Variants in the range of 5E-08 < P < 1.35E-03 (used in the 1805 variant PRS) were rarer and had smaller effect estimates than variants reaching genome-wide significance. 

The authors identified 90 independent genome-wide significant signals across 78 loci, including 38 independent risk signals in 37 novel loci. 

In an attempt to detect multiple independent signals within loci the authors implemented conditional and joint analysis (GCTA-COJO, http://cnsgenomics.com/software/gcta/) with a large study-specific reference genotype series, as well as a participant-level conditional analysis using 23andMe data 12. 

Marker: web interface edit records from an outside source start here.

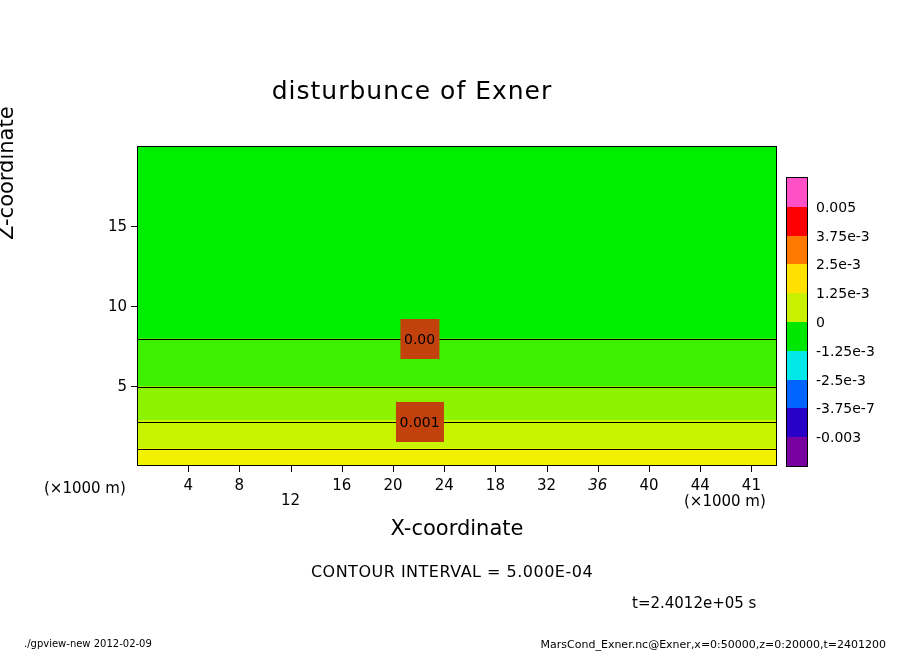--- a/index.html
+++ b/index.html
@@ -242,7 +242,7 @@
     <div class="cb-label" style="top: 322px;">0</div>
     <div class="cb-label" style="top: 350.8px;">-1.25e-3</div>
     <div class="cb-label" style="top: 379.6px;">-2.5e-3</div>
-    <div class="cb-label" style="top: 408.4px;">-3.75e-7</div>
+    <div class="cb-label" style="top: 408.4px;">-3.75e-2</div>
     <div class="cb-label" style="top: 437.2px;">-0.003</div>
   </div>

The authors detected 10 loci containing more than one independent risk signal (22 risk SNPs in total across these loci), of which nine had been identified by previous GWAS, including multi-signal loci in the vicinity of GBA, NUCKS1 / RAB29, GAK / TMEM175, SNCA and LRRK2. 

Smoking initiation (the act of ever starting smoking) did not have a causal effect on PD risk (MR effect = - 0.063, SE = 0.034, Bonferroni-adjusted P = 0.315), whereas PD had a small, but significantly positive causal effect on smoking initiation (MR effect = 0.027, SE = 0.006, Bonferroni-adjusted P = 1.62E-05). 

the authors analyzed protein-protein interaction networks using webgestaltR29 and found that the genes highlighted by their PD GWAS were enriched in six functional ontological networks (FDRadjusted P < 0.1). 

The authors found 10 significantly enriched pathways (false discovery rate [FDR]-adjusted P < 0.05, Table S8), including four related to vacuolar function and three related to known drug targets (calcium transporters: ikeda_mir1_targets_dn and ikeda_mir30_targets_up, kinase signaling: kim_pten_targets_dn). 

While these yet-to-be defined risk variants will have relatively small effects, cumulatively they will improve their ability to predict PD and will help to further expand their knowledge of the genes and pathways that drive PD risk. 

The odds ration (OR) colum is the exponent of the regression coefficient (beta) from logistic regression of the polygenic risk score (PRS) on case status, with the standard error (SE) representing the precision of these estimates. 

Of the 90 PD GWAS risk variants, 70 were in loci containing at least one of these putatively causal genes after multiple test correction (Table 3 summarizes top QTL per gene). 

To a degree, the fact that the authors filtered their variants with a secondary random-effects metaanalysis may make their 90 PD GWAS hits somewhat more robust due to the conservative nature of random-effects.